Ricostruzione, Legnini traccia e il bilancio delle attività e chiede un Testo Unico

“Il lavoro che resta da fare e’ ancora enorme. Si attendono altre 28 mila richieste di contributo da parte dei privati, occorre realizzare 4.300 interventi pubblici ed impostarne quasi altri 2 mila nuovi”. Lo si legge nel Rapporto 2022 sulla ricostruzione in Centro Italia dopo i terremoti del 2016 e 2017, presentato oggi dal commissario straordinario Giovanni Legnini. “Le nuove procedure e le semplificazioni introdotte – spiega il Rapporto – garantiscono oggi un buon funzionamento della macchina della ricostruzione, come riconoscono anche le istituzioni internazionali che forniscono la provvista finanziaria alla ricostruzione e la stessa Corte dei Conti, ed un ulteriore passo avanti per consolidare e rendere piu’ efficiente e veloce questo difficilissimo processo, potra’ arrivare dal Testo Unico della ricostruzione privata, atteso ad ottobre, e dalla nuova piattaforma telematica per la gestione delle pratiche, che da gennaio 2023 sostituira’ quella attuale, ormai obsoleta. Oggi – conclude il Rapporto – le risorse garantite da NextAppennino, 1 miliardo e 780 milioni, dei quali 700 sotto forma di incentivi ai nuovi investimenti delle imprese, possono rappresentare un ulteriore volano alla crescita e allo sviluppo dell’Appennino Centrale, oltre la ricostruzione materiale degli enormi danni causati dai terremoti”.

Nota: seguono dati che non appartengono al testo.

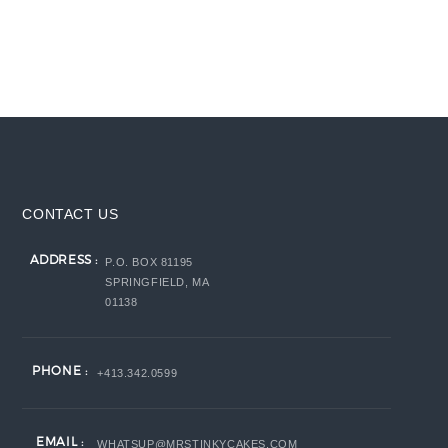
CONTACT US
ADDRESS :
P.O. BOX 81195
SPRINGFIELD, MA
01138
PHONE :
+413.342.0599
EMAIL :
WHATSUP@MRSTINKYCAKES.COM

“Dopo essersi sbloccata nel 2020 – e’ rimarcato nel Rapporto presentato dal commissario Legnini – la ricostruzione nel centro Italia dopo i terremoti del 2016-2017 e’ entrata in una fase matura. Negli ultimi due anni ha fatto registrare un avanzamento importante, con l’apertura di 10mila cantieri dell’edilizia privata, e un’accelerazione molto significativa degli interventi pubblici, con 365 opere terminate ed altre 315 oggi in fase di cantiere. Risultati che solo un difficilissimo contesto esterno, segnato dalla pandemia, dall’esplosione dei prezzi, dalla saturazione del mercato edilizio, dalle conseguenze della guerra, ha impedito fossero ancora piu’ consistenti”.

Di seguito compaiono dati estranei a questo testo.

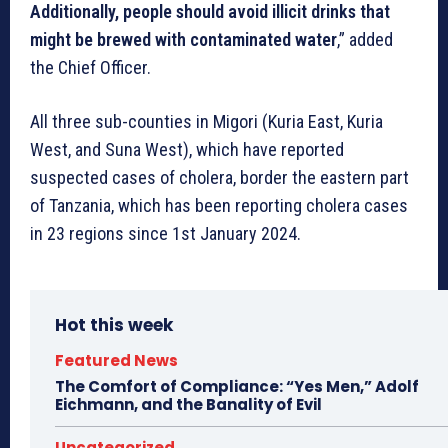
Additionally, people should avoid illicit drinks that
might be brewed with contaminated water
,” added
the Chief Officer.
All three sub-counties in Migori (Kuria East, Kuria
West, and Suna West), which have reported
suspected cases of cholera, border the eastern part
of Tanzania, which has been reporting cholera cases
in 23 regions since 1st January 2024.
Hot this week
Featured News
The Comfort of Compliance: “Yes Men,” Adolf
Eichmann, and the Banality of Evil
Uncategorized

Il Rapporto fa il punto sullo stato di avanzamento della ricostruzione privata, di quella pubblica e della riparazione delle chiese e degli edifici di culto, “proponendo per la prima volta anche un quadro completo del danno causato dal sisma di sei anni fa, pari nel complesso a 26,5 miliardi di euro, anche a livello dei singoli comuni. Amatrice e’ il comune con i maggiori danni, per oltre 1,3 miliardi di euro, seguita da Camerino con 1,2 miliardi di danni, e da Norcia, con 1,1 miliardi. Per la ricostruzione privata, nel complesso, si registravano a fine giugno scorso 22.700 richieste di contributo per 7,6 miliardi di euro, delle quali 14.234 approvate con 4,3 miliardi di contributi concessi. Le domande di contributo gia’ avviate rappresentano il 45% di quelle attese in termini numerici ed il 39% in valore. Negli ultimi due anni le richieste sono raddoppiate e i contributi concessi triplicati”.